Seaward Electronic is taking giant steps to reduce its carbon footprint. Rod Taylor introduces us to the first ever carbon neutral test instrument.

Very quickly, climate change has moved from being a distant and indefinable concern to being a real and immediate issue for businesses and organisations of all shapes and sizes.

According to the Carbon Neutral Company, it is estimated that each employee produces five tonnes of CO2 a year. In the challenge to become carbon neutral, no business can afford to ignore the impact of its activities on the local, regional and global environment.

Against this background, I firmly believe we are rapidly moving towards a situation where environmental performance will increasingly become a determining factor behind whether contracts and orders are won or lost.

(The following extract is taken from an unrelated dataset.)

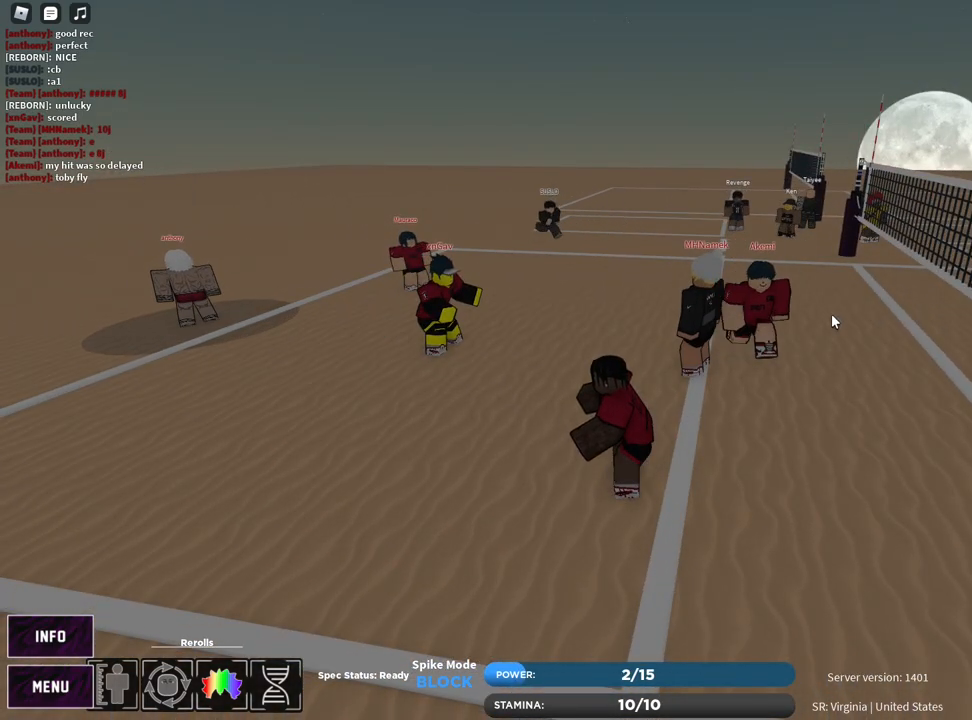
{"keys": ["e", "t"], "mouse": ["right"], "events": [[333, "z", "down"], [417, "mouse_right", "down"], [450, "e", "down"], [467, "z", "up"]]}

The reality of this situation became especially apparent after Seaward recently undertook a comprehensive audit of its energy consumption as part of plans to reduce its carbon footprint.

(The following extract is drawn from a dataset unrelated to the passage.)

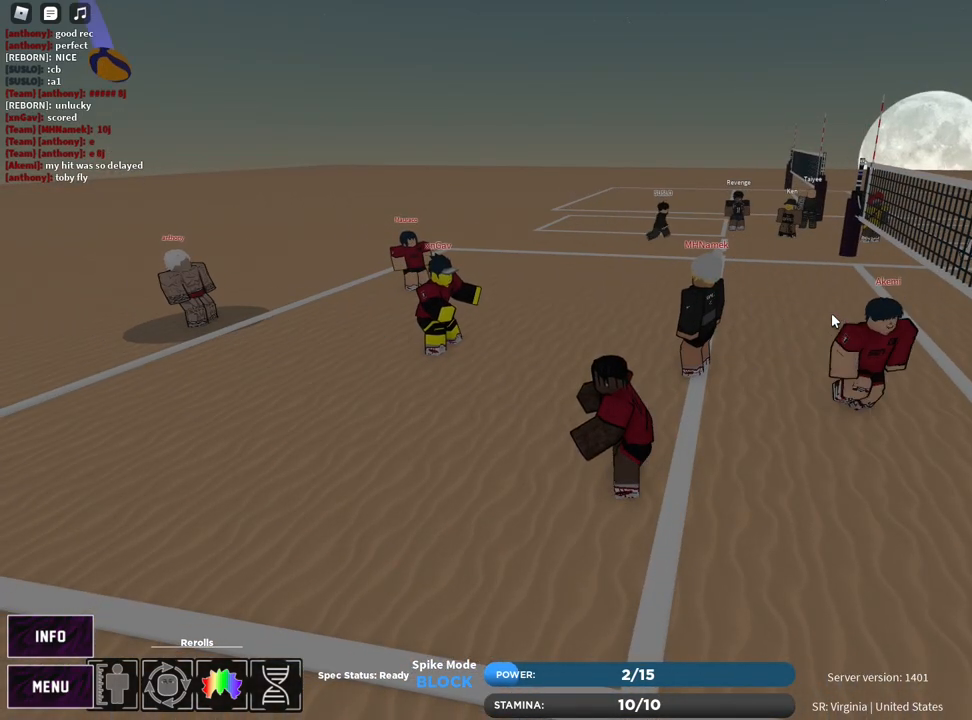
{"keys": ["t"], "mouse": ["right"], "events": [[150, "z", "down"], [183, "e", "down"], [233, "z", "up"], [267, "e", "up"]]}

No part of the business was overlooked. The audit was set up through an inter-departmental environmental management group so that all staff were involved in the process of analysis, discussion and decisions.

Our overall target is to reduce the carbon footprint of the business by 50% over the next three years. As part of this plan, we aim to make our range of electrical test instruments carbon neutral within 18 months.

As part of our review, all Seaward’s lighting, electrical equipment and manufacturing processes have been considered in terms of energy use and raw materials. We’ve looked at our recycling and waste management systems, as well as transportation issues involving deliveries and sales visits.

As a result of our initial remedial measures taken in response to the energy survey and investment in carbon offsetting, we have been able to introduce the electrical industry’s first ever carbon neutral test instrument – the new Powertest 1557 electrical installation tester.

Although this instrument is the lightest in its class, at less than 1 kg, we were astonished to learn that during manufacture each tester and its associated accessories generated more than 20 kg of CO2.

As progress is made on meeting other environmental performance goals, we will achieve similar status for other products.

We were astonished to learn that during manufacture each tester and its associated accessories generated more than 20kg of CO2.

Our analysis yielded some other interesting results. For example, as well as the anticipated effects of better housekeeping in relation to heating and lighting costs, we identified that water coolers which are switched on all the time generate over half a tonne of CO2 each year.

Similarly, vending machines in the canteen accounted for up to three tonnes of CO2 and we found that automatic cleansing systems in the toilets were literally flushing away hundreds of litres of water during the night and at weekends when the factory was empty.

Among the practical changes to be introduced, the company will be switching its energy supplies to renewable sources and green tariffs. We are also setting up new arrangements for waste management and recycling, putting timers on switches and appliances, making lighting system changes throughout our buildings and changing all stationery to recycled grades.

We calculate that simply swapping our office paper from conventional stationery to recycled grades will save one tonne of CO2 a year.

In transportation terms, we are reviewing the working practices of our sales team and encouraging distributors to accept less frequent but higher volume deliveries of products.

By involving our staff in these changes at work we also hope to encourage them to consider their own personal environmental impact and how things might be changed in their homes to achieve similar beneficial effects.

As well as making a wide range of practical changes, we have also made a contribution to a carbon offsetting programme to make an immediate impact in reducing the company’s carbon footprint. This has been made through investments in a series of renewable energy and efficiency projects in the developing world.

Of course, the process of scrutinising our energy bills and reviewing our waste levels has helped us to improve efficiency in many areas. This will inevitably lead to some cost savings while other changes will actually add to our costs in the short term. However, over time the commercial payback should be significant.

Having started on the route towards carbon neutrality, this objective now represents our number one corporate responsibility priority. After all, if we are to be successful commercially in future, there really is no alternative.